Paris doctors warn of ‘catastrophic’ overload of coronavirus cases
The sobering warning was delivered in a newspaper opinion signed by 41 Paris-region doctors.
Critical care doctors in Paris say surging coronavirus infections could soon overwhelm their ability to care for the sick in the French capital’s hospitals, possibly forcing them to choose which patients they treat.
The sobering warning was delivered on Sunday in a newspaper opinion signed by 41 Paris-region doctors. Published by Le Journal du Dimanche newspaper, it comes as President Emmanuel Macron has been vigorously defending his decision not to completely lock down France again as he did last year.
Since January, his government has instead imposed a nationwide overnight curfew and followed that with a mixture of other restrictions.
But with infections soaring and hospitals increasingly running short of intensive care beds, doctors have been stepping up the pressure for a full lockdown.
The doctors who wrote in Le Journal du Dimanche said they had “never known such a situation, even during the worst (terror) attacks” that targeted the French capital, notably assaults by so-called Islamic State extremists in 2015 that killed 130 people and filled Paris emergency wards with the wounded.
The doctors predicted that softer new restrictions imposed this month on Paris and some other regions will not bring the resurgent epidemic under control quickly.
They warned that hospital resources will not be able to keep pace with needs, forcing them to practise “catastrophe medicine” in the coming weeks as cases peak.
“We already know that our capacity to offer care will be overwhelmed,” they wrote. “We will be obliged to triage patients in order to save as many lives as possible.

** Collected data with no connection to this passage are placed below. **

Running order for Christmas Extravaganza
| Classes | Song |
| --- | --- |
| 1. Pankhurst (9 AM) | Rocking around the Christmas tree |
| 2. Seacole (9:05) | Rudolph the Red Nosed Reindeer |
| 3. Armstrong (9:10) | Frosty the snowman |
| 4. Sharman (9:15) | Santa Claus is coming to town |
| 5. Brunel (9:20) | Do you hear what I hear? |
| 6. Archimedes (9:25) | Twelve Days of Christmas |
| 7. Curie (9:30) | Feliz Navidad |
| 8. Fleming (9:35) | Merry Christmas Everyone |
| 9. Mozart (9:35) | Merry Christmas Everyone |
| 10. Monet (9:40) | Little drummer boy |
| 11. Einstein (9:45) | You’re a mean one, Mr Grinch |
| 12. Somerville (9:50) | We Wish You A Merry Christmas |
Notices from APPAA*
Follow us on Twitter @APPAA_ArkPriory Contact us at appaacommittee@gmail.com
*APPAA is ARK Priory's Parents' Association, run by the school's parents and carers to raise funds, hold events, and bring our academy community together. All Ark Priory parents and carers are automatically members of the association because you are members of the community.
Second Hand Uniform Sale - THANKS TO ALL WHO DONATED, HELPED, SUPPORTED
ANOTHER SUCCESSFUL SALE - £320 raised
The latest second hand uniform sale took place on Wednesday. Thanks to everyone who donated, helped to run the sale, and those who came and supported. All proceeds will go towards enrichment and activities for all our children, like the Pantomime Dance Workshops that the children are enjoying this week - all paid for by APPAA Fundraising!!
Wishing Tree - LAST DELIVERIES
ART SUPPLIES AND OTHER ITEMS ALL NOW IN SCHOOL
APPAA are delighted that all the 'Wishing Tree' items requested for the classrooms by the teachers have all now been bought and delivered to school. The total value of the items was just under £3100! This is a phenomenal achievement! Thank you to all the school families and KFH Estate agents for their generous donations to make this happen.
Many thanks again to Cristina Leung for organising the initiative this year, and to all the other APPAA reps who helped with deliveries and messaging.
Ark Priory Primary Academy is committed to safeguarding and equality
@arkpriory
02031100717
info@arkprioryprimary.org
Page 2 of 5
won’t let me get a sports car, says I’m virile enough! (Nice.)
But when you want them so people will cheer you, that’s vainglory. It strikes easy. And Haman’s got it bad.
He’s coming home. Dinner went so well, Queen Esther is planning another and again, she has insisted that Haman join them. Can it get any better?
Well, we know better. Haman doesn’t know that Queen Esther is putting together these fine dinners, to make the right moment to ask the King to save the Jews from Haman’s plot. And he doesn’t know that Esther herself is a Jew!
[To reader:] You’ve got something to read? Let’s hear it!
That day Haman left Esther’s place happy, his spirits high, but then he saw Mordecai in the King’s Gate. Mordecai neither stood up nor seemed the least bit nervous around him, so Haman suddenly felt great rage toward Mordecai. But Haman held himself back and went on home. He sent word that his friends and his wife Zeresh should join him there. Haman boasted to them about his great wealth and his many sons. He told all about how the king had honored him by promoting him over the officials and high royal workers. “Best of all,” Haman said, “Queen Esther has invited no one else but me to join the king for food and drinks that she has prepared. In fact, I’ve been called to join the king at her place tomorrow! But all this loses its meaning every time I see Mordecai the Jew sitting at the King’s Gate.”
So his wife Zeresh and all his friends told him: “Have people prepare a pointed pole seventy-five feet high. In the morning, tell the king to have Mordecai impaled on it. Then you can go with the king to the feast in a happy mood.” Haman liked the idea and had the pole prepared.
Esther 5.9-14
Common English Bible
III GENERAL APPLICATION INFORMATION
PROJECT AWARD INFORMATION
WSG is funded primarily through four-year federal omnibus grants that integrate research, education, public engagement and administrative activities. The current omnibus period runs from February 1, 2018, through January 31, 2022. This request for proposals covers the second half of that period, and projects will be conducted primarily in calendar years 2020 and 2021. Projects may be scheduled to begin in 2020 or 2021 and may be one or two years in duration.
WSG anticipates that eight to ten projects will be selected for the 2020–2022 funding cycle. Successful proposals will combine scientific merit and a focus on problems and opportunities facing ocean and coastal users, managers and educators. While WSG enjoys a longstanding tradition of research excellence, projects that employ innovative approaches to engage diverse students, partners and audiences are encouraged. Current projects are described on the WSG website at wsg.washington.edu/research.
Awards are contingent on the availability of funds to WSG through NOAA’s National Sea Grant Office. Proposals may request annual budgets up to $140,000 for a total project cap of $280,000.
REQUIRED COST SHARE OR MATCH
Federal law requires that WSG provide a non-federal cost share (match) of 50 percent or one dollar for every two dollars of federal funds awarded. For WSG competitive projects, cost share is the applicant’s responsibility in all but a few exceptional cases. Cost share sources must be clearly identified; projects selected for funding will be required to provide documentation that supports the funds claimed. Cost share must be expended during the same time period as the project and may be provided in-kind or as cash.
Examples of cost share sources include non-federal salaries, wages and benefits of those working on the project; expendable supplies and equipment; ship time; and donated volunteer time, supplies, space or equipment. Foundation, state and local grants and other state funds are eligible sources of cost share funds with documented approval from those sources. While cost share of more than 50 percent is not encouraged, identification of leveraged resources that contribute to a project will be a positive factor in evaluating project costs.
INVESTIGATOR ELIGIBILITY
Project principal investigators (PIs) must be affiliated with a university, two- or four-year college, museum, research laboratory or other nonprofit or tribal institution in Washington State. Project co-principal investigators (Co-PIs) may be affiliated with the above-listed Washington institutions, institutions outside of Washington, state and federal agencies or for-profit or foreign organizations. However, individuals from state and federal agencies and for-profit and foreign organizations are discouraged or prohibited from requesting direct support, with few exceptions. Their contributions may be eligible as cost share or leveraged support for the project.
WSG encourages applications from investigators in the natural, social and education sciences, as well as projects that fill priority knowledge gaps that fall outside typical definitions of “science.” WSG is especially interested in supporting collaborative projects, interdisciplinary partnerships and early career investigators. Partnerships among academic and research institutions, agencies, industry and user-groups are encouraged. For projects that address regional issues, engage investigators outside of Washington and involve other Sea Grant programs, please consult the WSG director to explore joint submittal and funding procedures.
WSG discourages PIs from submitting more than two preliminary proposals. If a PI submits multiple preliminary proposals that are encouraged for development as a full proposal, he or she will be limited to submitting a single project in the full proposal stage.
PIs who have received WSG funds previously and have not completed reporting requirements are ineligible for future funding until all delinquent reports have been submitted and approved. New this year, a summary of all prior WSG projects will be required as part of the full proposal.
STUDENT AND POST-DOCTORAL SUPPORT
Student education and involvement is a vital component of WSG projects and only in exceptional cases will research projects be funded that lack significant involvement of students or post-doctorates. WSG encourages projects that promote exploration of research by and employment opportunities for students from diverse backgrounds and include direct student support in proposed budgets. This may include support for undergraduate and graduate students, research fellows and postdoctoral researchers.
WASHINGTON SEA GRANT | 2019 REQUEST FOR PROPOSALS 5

This triage will concern all patients, with and without Covid, in particular for adult patients’ access to critical care.”
Mr Macron remains adamant that not locking France down again this year, like some other European countries, was sound, even as more than 2,000 deaths per week push the country closer to the milestone of 100,000 lost to the pandemic. The country now counts more than 94,400 dead.
“We were right not to implement a lockdown in France at the end of January because we didn’t have the explosion of cases that every model predicted,” he said last week.
“There won’t be a mea culpa from me. I don’t have remorse and won’t acknowledge failure.”